The example shows how to optimize the scaling_factor
parameter of the TaskArithmeticAlgorithm
across multiple CLIP models.
Prerequisites¶
Install Optuna if you haven't already:
Implementation¶
The complete implementation can be found in examples/hyperparam_search/task_arithmetic.py:
1. Setup and Configuration¶
import os
import lightning as L
import optuna
from hydra import compose, initialize
from fusion_bench import instantiate
from fusion_bench.method import TaskArithmeticAlgorithm
from fusion_bench.modelpool import CLIPVisionModelPool
from fusion_bench.scripts.cli import _get_default_config_path
from fusion_bench.taskpool import CLIPVisionModelTaskPool
# Initialize Lightning Fabric for efficient computation
fabric = L.Fabric(accelerator="auto", devices=1)
# Load configuration using Hydra
with initialize(
version_base=None,
config_path=os.path.relpath(
_get_default_config_path(), start=os.path.dirname(__file__)
),
):
cfg = compose(
config_name="fabric_model_fusion",
overrides=[
"modelpool=CLIPVisionModelPool/clip-vit-base-patch32_TA8",
"taskpool=CLIPVisionModelTaskPool/clip-vit-classification_TA8",
],
)
modelpool: CLIPVisionModelPool = instantiate(cfg.modelpool)
taskpool: CLIPVisionModelTaskPool = instantiate(cfg.taskpool)
taskpool._fabric_instance = fabric
2. Define the Objective Function¶
The objective function evaluates model performance for a given set of hyperparameters:
def average_accuracy(trial: optuna.Trial) -> float:
# Suggest a scaling factor value between 0.0 and 1.0
scaling_factor = trial.suggest_float("x", 0.0, 1.0)
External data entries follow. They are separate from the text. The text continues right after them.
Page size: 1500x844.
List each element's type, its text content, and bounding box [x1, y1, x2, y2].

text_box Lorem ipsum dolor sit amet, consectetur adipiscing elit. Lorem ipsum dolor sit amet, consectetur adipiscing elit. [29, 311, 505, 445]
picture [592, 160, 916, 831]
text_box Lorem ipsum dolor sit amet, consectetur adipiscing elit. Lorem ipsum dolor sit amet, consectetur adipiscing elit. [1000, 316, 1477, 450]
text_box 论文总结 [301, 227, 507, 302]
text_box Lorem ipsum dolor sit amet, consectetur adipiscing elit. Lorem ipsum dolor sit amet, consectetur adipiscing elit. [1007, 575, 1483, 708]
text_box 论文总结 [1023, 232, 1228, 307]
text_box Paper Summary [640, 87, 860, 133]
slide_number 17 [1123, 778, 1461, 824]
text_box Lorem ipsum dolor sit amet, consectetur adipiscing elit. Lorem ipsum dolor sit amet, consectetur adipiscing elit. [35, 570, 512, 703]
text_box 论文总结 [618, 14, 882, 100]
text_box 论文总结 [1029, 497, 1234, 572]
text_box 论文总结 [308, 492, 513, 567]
# Create algorithm with the suggested hyperparameter
algorithm = TaskArithmeticAlgorithm(scaling_factor=scaling_factor)
# Run model fusion
merged_model = algorithm.run(modelpool)
# Evaluate the merged model
report = taskpool.evaluate(merged_model)
# Return the metric to optimize (average accuracy across tasks)
return report["average"]["accuracy"]
3. Run Optimization Study¶
# Create an Optuna study with SQLite storage for persistence
study = optuna.create_study(
storage="sqlite:///hyperparam_search.db",
study_name="arithmetic_task_on_eight_clip_models",
direction=optuna.study.StudyDirection.MAXIMIZE,
)
# Optimize for 20 trials
study.optimize(average_accuracy, n_trials=20)
# Print the best results
print(f"Best value: {study.best_value} (params: {study.best_params})")
The example uses SQLite storage (sqlite:///hyperparam_search.db
) to persist optimization results. This allows you to:
- Resume interrupted studies
- Analyze results later
- Share studies across different runs
Running the Example¶
Execute the hyperparameter optimization:
Launch the Optuna dashboard to visualize optimization results:
This opens a web interface (typically at http://localhost:8080
) where you can:
- View optimization history and parameter importance
- Analyze trial performance with interactive plots
- Compare different hyperparameter combinations
- Monitor convergence and identify optimal regions
The dashboard provides insights into how different scaling factors affect model performance, helping you understand the hyperparameter landscape.